====== RECORD EXCERPTS ======
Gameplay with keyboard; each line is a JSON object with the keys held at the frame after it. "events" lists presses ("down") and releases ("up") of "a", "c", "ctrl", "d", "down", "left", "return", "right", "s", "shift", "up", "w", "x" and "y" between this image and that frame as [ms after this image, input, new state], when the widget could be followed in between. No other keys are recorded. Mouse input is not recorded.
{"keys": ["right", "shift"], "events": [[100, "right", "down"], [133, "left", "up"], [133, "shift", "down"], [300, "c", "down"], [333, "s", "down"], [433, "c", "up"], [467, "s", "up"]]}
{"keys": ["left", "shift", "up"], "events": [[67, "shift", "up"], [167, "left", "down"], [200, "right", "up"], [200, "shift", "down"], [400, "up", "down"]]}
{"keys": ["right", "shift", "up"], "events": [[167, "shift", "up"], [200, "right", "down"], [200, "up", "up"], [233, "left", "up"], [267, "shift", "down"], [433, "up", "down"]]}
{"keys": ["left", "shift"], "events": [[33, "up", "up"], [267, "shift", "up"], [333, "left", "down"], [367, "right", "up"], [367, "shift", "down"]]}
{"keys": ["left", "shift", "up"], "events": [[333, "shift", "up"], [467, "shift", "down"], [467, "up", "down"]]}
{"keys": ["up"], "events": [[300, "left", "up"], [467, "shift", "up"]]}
======
| WHAT YOU NEED TO DO |
Reproduce every record word for word.

| WRITTEN REPLY |
Gameplay with keyboard; each line is a JSON object with the keys held at the frame after it. "events" lists presses ("down") and releases ("up") of "a", "c", "ctrl", "d", "down", "left", "return", "right", "s", "shift", "up", "w", "x" and "y" between this image and that frame as [ms after this image, input, new state], when the widget could be followed in between. No other keys are recorded. Mouse input is not recorded.
{"keys": ["right", "shift"], "events": [[100, "right", "down"], [133, "left", "up"], [133, "shift", "down"], [300, "c", "down"], [333, "s", "down"], [433, "c", "up"], [467, "s", "up"]]}
{"keys": ["left", "shift", "up"], "events": [[67, "shift", "up"], [167, "left", "down"], [200, "right", "up"], [200, "shift", "down"], [400, "up", "down"]]}
{"keys": ["right", "shift", "up"], "events": [[167, "shift", "up"], [200, "right", "down"], [200, "up", "up"], [233, "left", "up"], [267, "shift", "down"], [433, "up", "down"]]}
{"keys": ["left", "shift"], "events": [[33, "up", "up"], [267, "shift", "up"], [333, "left", "down"], [367, "right", "up"], [367, "shift", "down"]]}
{"keys": ["left", "shift", "up"], "events": [[333, "shift", "up"], [467, "shift", "down"], [467, "up", "down"]]}
{"keys": ["up"], "events": [[300, "left", "up"], [467, "shift", "up"]]}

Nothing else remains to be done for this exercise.